Он чуть-чуть бахвалится своим ничегонеделанием. Приятное занятие для человека, который дня без работы не может прожить: «Сейчас я выдоен военным романом и только еще месяца через два начну прочухиваться». А второй из пресловутых девяти валов внимания уже накрывает его с головой. Письма читательские. Нина Павловна шлет их из Москвы пачку за пачкой. Он с одинаковым рвением прочитывает и целые школьные тетрадки пожилых любителей «разобрать» прочитанное по косточкам, и короткие, наспех составленные записки с изъявлением как восторгов, так и негодования.
Поток советов, вопросов о прототипах. Почти в каждом письме — о Сталине. Он буквально заболевал от иных, пугая Ларису и друзей отрешенностью, упадком сил.

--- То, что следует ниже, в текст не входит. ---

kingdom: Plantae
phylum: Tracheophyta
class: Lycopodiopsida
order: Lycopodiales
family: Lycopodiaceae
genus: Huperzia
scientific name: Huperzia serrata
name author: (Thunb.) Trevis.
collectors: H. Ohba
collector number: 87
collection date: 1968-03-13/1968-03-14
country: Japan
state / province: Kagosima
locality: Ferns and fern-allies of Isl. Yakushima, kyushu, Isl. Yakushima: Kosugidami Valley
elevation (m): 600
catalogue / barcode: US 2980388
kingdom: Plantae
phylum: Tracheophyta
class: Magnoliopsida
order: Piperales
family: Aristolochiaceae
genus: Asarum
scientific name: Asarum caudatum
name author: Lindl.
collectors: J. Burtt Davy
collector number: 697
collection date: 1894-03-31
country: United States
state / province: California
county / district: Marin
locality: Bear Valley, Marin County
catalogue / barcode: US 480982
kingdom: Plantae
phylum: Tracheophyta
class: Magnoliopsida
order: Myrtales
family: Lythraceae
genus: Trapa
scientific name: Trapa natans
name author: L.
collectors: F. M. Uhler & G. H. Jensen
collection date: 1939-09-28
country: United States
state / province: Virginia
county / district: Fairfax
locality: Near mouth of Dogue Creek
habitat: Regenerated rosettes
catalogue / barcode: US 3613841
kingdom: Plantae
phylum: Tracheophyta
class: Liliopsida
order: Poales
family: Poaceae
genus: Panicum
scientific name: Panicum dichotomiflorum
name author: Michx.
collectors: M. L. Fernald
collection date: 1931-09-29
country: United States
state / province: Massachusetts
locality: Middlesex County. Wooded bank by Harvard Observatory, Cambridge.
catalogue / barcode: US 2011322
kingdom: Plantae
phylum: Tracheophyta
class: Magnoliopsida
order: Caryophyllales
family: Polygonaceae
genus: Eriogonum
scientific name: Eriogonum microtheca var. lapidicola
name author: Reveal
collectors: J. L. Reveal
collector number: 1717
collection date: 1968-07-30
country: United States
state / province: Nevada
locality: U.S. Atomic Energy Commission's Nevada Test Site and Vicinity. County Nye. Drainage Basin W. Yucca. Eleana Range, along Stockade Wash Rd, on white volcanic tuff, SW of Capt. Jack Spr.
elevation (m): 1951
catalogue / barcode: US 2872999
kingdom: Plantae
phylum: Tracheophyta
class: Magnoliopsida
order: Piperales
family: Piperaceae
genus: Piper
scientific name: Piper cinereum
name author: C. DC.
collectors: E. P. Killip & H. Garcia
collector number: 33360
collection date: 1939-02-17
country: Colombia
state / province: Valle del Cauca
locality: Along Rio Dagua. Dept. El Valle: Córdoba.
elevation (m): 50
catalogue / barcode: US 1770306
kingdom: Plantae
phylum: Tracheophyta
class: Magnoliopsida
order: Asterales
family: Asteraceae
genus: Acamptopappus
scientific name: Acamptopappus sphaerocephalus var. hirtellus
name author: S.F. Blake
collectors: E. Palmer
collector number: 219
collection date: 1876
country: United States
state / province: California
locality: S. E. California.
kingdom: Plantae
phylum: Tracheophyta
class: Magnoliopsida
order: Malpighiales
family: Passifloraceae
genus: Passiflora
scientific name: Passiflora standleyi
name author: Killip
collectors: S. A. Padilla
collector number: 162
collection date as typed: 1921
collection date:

«Ваши герои гадают, доложили Сталину или не доложили, знал товарищ Сталин или не знал... Мне неясно другое — почему Вы, большой писатель, говорите о Сталине в каком-то прощупывающем аспекте... Мне кажется, что Вы еще не свободны от того угара «всенародной любви», который витал над нашей страной целые десятилетия. Но Вы ведь лучше нас должны были бы знать, что любовь эта — плод обмана и воображения журналистов и писателей, результат манипуляций деятелей из ближайшего его окружения, вроде Маленкова, Молотова или Кагановича... Еще задолго до войны погибли лучшие наши военачальники, хозяйственники и наиболее способные государственные и политические деятели. Об их гибели он знал. Он санкционировал их гибель. Он оставил армию с одними Барановыми и Куликами. Вот почему немец оказался под Москвой...»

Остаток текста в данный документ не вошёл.